Staatsanwaltschaft fördert mich per Mail auf, Foltervorwurf neu u unterbreiten

Beim ersten Versuch habe ich eine Liste der OffizialtäterInnen versucht zu erstellen, ich war im PZM.

Antwort: Schrift unleserlich… und was auch immer.

An den zweiten Versuch erinnere ich mich inhaltlich nicht. Abgewiesen.

Nur weil jetzt seit Januar 2022 das Obergerichtsurteil Bern vorliegt des Inhalts ich sei hirnverletzt und KEIN PSYCHIATRIEFALL 3. Versuch. Aus den Mails geht klar hervor, dass die Staatsanwaltschaft nichts, gar nichts gelesen hat nicht einmal ihre eigene Juristensprache nämlich das Obergerichtsurteil.

Solche Menschen gibt es wie Sand am Meer. Genau wegen der Arroganz und Ignoranz wurde ich 18 Jahre gefoltert.

Auf dem Niveau diskutiere ich nicht mehr mit niemandem auch nicht mit einer dummdreisten Staatsanwaltschaft Bern-Mittelland.

In Winter in der Obdachlosigkeit habe ich auf die harte Tour gelernt: Keine Erklärungen, keine Toleranz, es herrscht nur die Hierarchie. Wenn ich nicht gelesen werde, wenn ein höheres Gerich der Staatsanwaltschaft mitteilt, was sie zu tun und lassen bzw. zu denken hat, dann begreift sie urplötzlich ganz schnell.

Ich habe 15 Jahre oder mehr gebraucht um sagen zu können, die Psychiatrie Kanton Bern ist FOLTER.

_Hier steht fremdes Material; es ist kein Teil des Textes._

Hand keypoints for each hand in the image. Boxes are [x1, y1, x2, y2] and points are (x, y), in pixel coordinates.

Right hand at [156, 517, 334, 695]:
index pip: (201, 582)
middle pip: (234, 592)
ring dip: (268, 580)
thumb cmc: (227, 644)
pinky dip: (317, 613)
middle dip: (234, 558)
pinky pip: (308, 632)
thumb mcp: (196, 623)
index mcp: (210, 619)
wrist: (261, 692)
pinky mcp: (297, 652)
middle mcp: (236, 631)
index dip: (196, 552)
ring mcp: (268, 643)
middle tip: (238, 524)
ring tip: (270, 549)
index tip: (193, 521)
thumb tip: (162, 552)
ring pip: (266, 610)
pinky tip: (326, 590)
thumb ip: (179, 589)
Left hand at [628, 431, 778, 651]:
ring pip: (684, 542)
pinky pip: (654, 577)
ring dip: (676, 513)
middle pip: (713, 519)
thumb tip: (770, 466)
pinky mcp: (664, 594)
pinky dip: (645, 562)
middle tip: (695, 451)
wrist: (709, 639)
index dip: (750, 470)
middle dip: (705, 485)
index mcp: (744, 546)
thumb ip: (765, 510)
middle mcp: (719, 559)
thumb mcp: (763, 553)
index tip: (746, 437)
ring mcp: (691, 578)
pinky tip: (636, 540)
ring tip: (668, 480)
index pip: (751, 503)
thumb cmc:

Sie setzt von der KESB legitimiert Zwangschemie ein und all die Körperfolter, die ich beschrieben habe, die auf YouTube Videos beschrieben wird, die im Club war in der Rundschau ca. 2016 und 2017. Wer wegschaut, schaut weg inklusive Staatsanwaltschaft. Das ist sowohl deren Problem als auch deren Verantwontwortung.

Im Ukrainekrieg wurde ein 21 jähriger zur Verantwortung für seine Untaten gezogen. Nach einem Jusstudium ist man mindestens 25 Jahre alt. Absolut kein Erbarmen. Selbstverantwortung gilt.